# What objective is satisfied first?

When partitionning a mesh (or a graph), there are 2 different objectives to satisfy: load balancing, and edge-cut. Which one of those 2 objectives is satisfied first. Or, are they satisfied both at the same time?

I have the following (very simple) graph :

adj : 0 2 3 5 6
adjncy : 1 2 0 0 3 2
vwgt : 66 66 21 21
adjwgt : 1 1 1 1 1 1

A very simple way to partition this graph would be to put one element that weights 66 with one element that weights 21, which would lead to a (87, 87) partition, which would be perfect. However, this also leads to a edge-cut of 2.

If I give this input to METIS, it gives me another partition, in which the two "66" elements are grouped together (and so are the two "21" elements), with an edge-cut of 1.

So, my question is : does Metis "search" for the best edge-cut AND THEN try to enhance the load balancing on each partition, OR does it search for the best load balancing AND THEN try to minimize the edge-cut, OR does it minimize the following objective [ abs(load1-load2) + edge_cut ]??

My interpretation of my results is that it first searches for the best edge_cut...

Benoît Schiltz

### RE: so, why?

So why in my very particular case is the load balancing so "misbalanced"? I mean, on my very little graph, the ratio between the less loaded part and the most loaded part is something like (21*2)/(66*2) = 1/3 ???? Isn't it surprising to have a result that is so bad while there is a much better solution with the same ratio that takes the value 1?
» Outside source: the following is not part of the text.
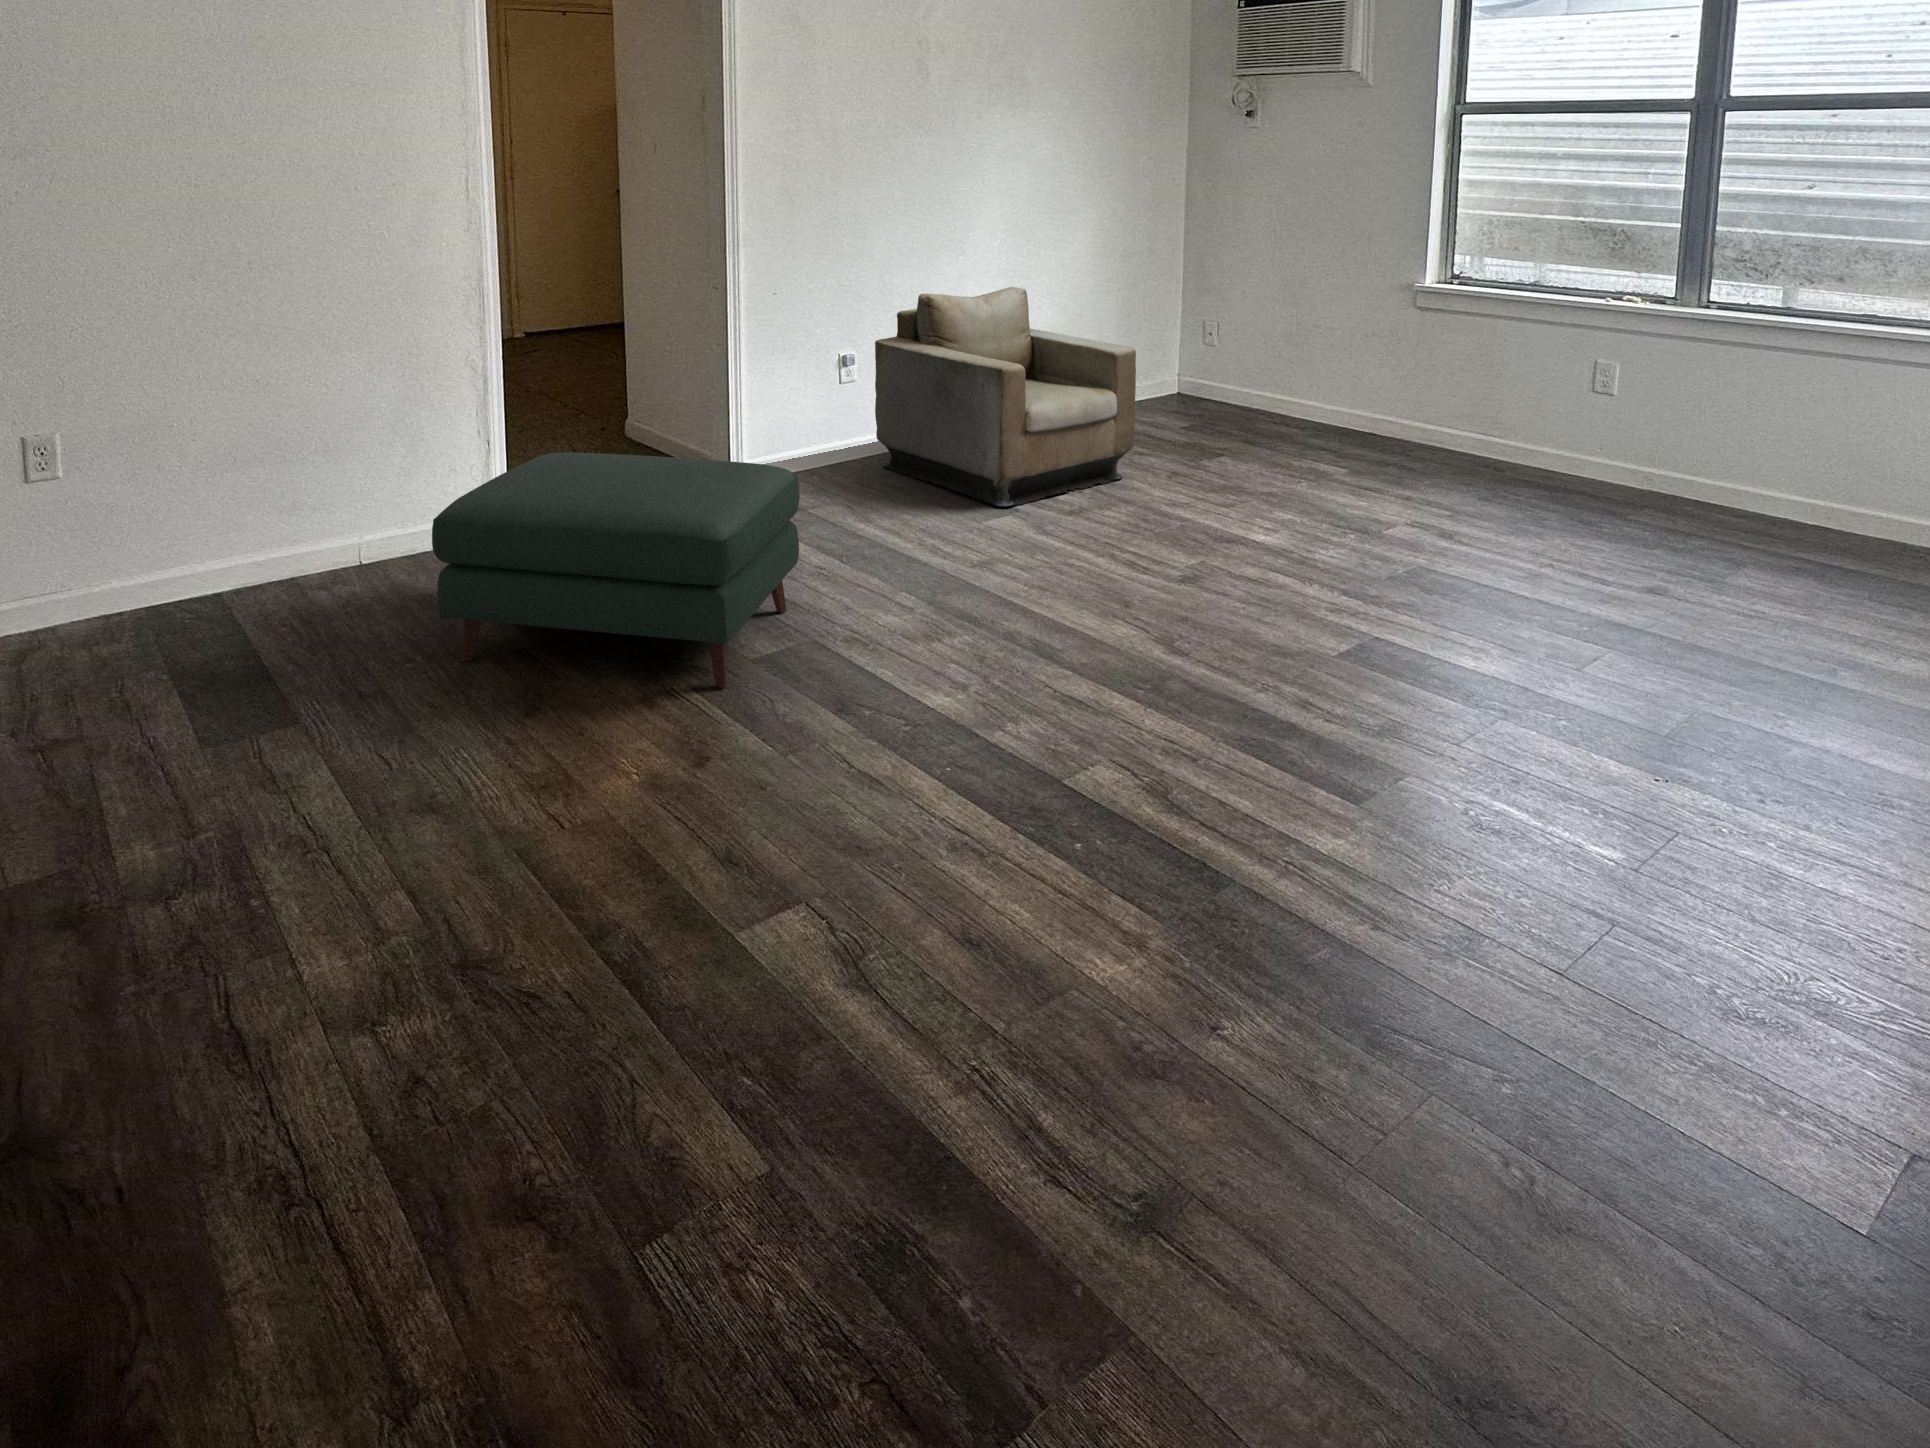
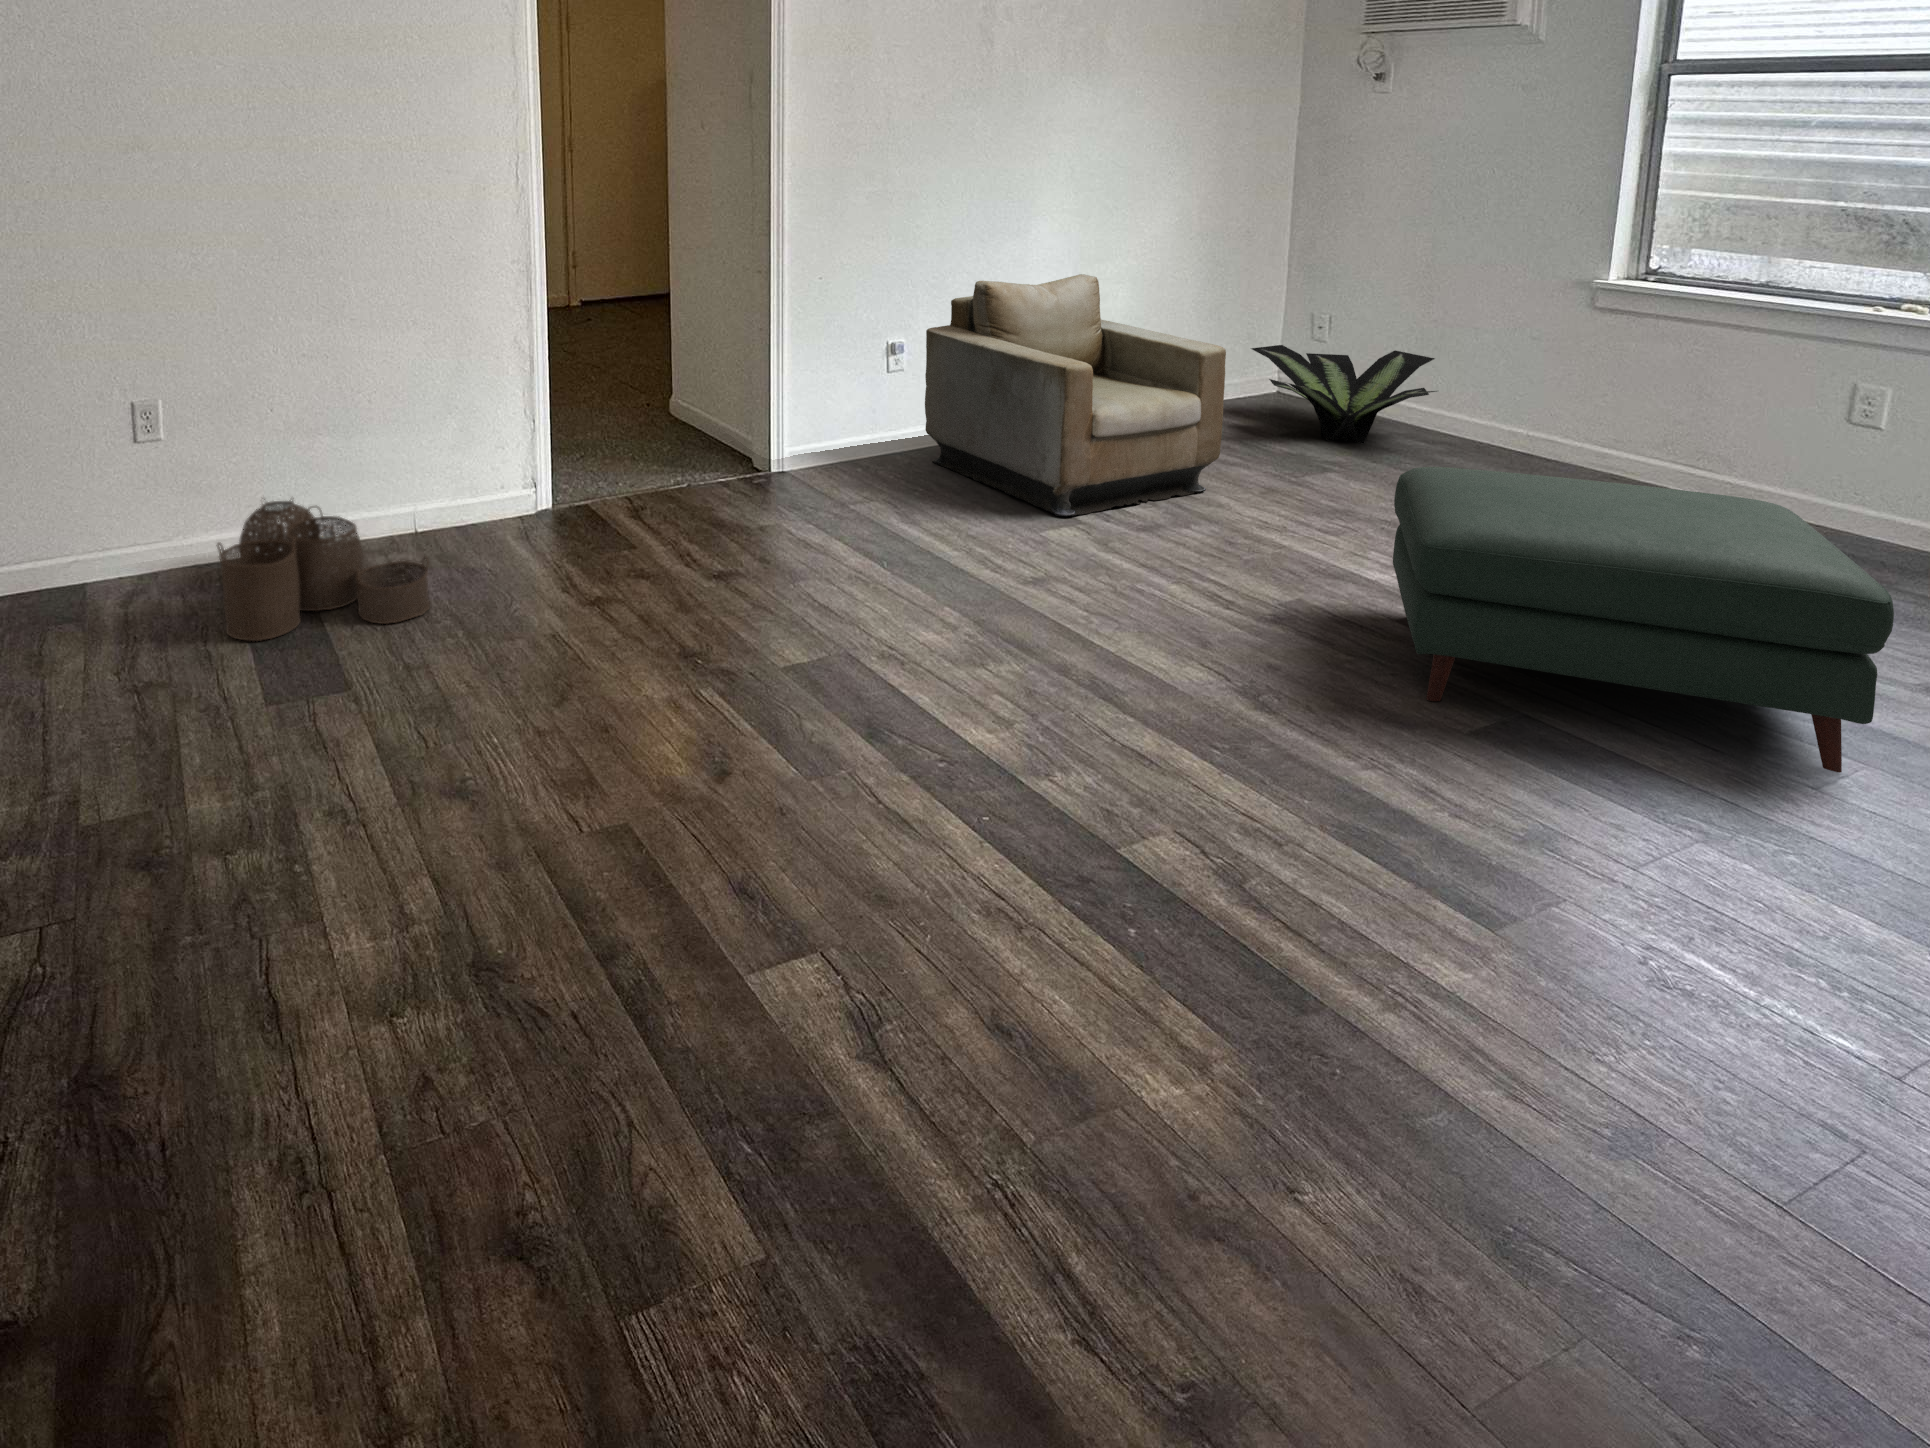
potted plant: none [1155,349,1309,433] -> present [1251,345,1437,444]
ottoman: present [432,452,800,688] -> present [1393,467,1894,773]
woven basket: none [133,532,382,686] -> present [216,499,430,641]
Also, on much larger meshes (or graphes), is it normal that for a 8-part partitioning, the ratio of the less loaded part and the most loaded part is something like 70%? It seems to me that is is a bit bad as a partitioning, no? The load-balancing is crucial for the soft I am developing, and that kind of misbalanced partition can lead to desastrous speed-ups in parallel computations (I develop a CFD-like time domain aeroacoustic simulation tool). Any ideas on how to improve the partitioning?

Benoît Schiltz

### RE: The load imbalance can

The load imbalance can happen for four reasons:
- metis has a loose 1.03% load imbalance that it considers to be good enough
- if the graph is too small, metis's heuristic balancing scheme tends to fail
- if you are over-partitioning a graph (nparts ~= nvtxs), the heuristics can
also fail.
- if the vertices have significantly different weights, then the recursive
decomposition approach that metis uses to compute the initial partitioning
may get it into a bad corner, in which balance cannot be achieved.

One way to try eliminate the last case is to formulate your partitioning problem
as a two-constraint problem whose second constraint will be to balance the number
of nodes between the partitions (the first constraint will be to balance the sum
of the vertex weights).

Is it possible to do that with Metis? Is it equivalent to : first partitioning with weights set to 1, and then give the result as input for a second partitioning with the "real" weights ?

How will I be able to deal with this two-constraint problem _and_ the minimization of the edge-cut?

The ideal scheme to me would be :
-achieve a "perfect" (1.03 seems ok to me) load-balancing
-have an edge-cut that is "reasonable"
(what I mean is that, clearly at this stage, the load balancing is much more important to me than the edge-cut, _but_ I cannot afford to affect a zero weight on the edges, because it would increase dramatically my communications between processes)

Any comment is welcome, thanks a lot...

Benoît schiltz

### RE: Metis has multi-constraint

Metis has multi-constraint partitioning routines that allow you to do that. Essentially, the two constraints are modeled as different vertex weights. Read the manual...

### RE: Metis actually enforces the

Metis actually enforces the load balance first and then optimizes the cut. The load balance is treated as a constraint.